An investor looks at the electronic board in a stock exchange in Shanghai, east China, Nov. 19, 2008. The benchmark Shanghai Composite Index finished at 2,017 points, a gain of 6.05 percent.
BEIJING, Nov. 19 (Xinhua) -- Chinese shares staged a broad-based rebound on Wednesday, making up the previous day's losses after an overnight rally on Wall Street.
The benchmark Shanghai Composite Index finished at 2,017 points, a gain of 6.05 percent. The Shenzhen Component Index rose 6.14 percent to 6,679 points.
Combined turnover shrank to 120.81 billion yuan (17.26 billion U.S. dollars) from the previous day's 145 billion yuan.
Gains outnumbered losses by 865 to eight in Shanghai and 743 to two in Shenzhen. Almost all sectors rose, with more than 200 stocks up by the daily limit of 10 percent.
The Shanghai index fell more than 6 percent on Tuesday over fears of a spreading global slowdown, exacerbated by profit-taking.
Shares rebounded sharply in the afternoon on Wednesday as investors bought up energy and bank stocks, which had fallen heavily on Tuesday.

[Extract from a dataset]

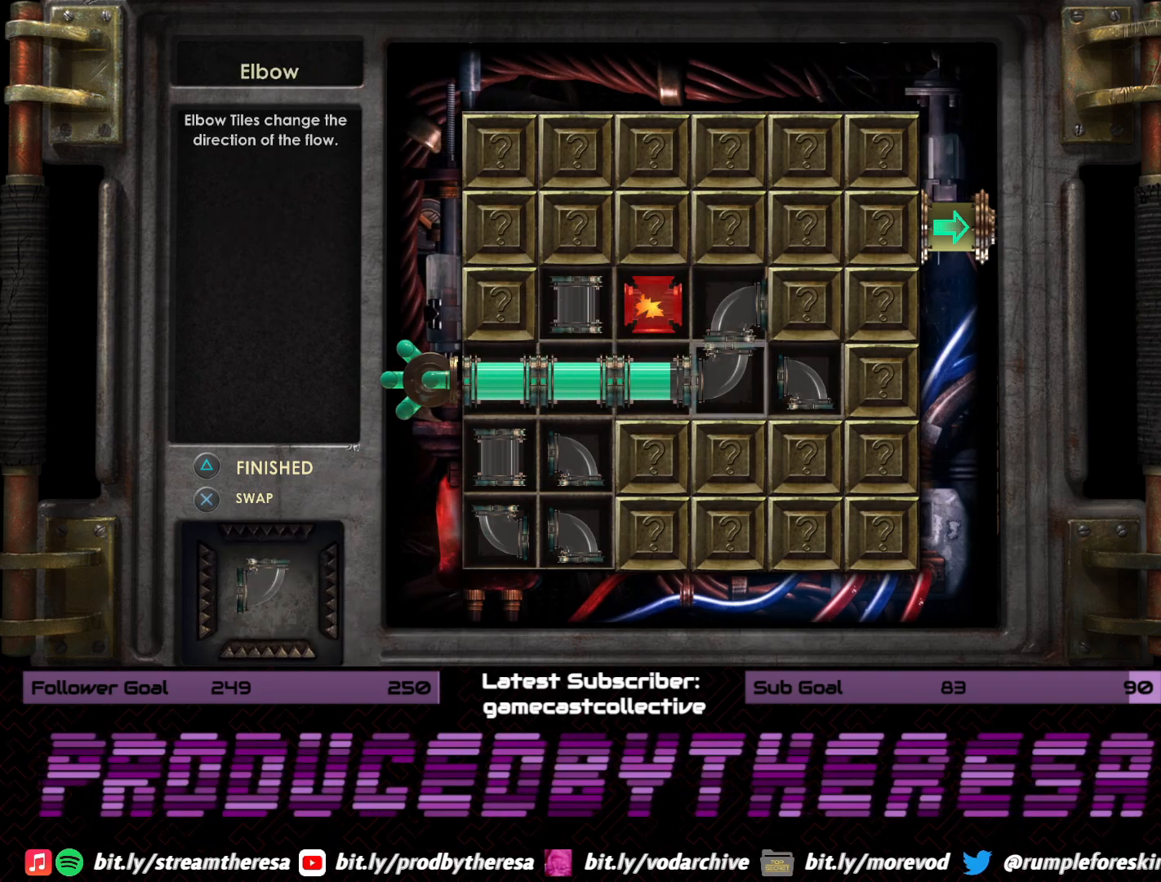
{"buttons": [], "left_stick": "center", "right_stick": "center", "events": [[133, "DPAD_DOWN", "up"], [250, "DPAD_LEFT", "down"], [350, "DPAD_LEFT", "up"]]}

Oil, telecom and banking sectors led the rise. Sinopec rose by 10 percent to 8.37 yuan. PetroChina was up 7.49 percent, closing at 11.91 yuan. China Citic Bank gained 6.51 percent to 4.42 yuan.
Telecom shares surged on reports of an imminentapproval of 3G licenses. China United Telecommunications rose 10 percent to 6.03 yuan.
A Guangfa Securities note said the rebound showed investor confidence had risen after Tuesday's decline. The sharp rises of energy and banking stocks showed institutional investors were optimistic over market prospects.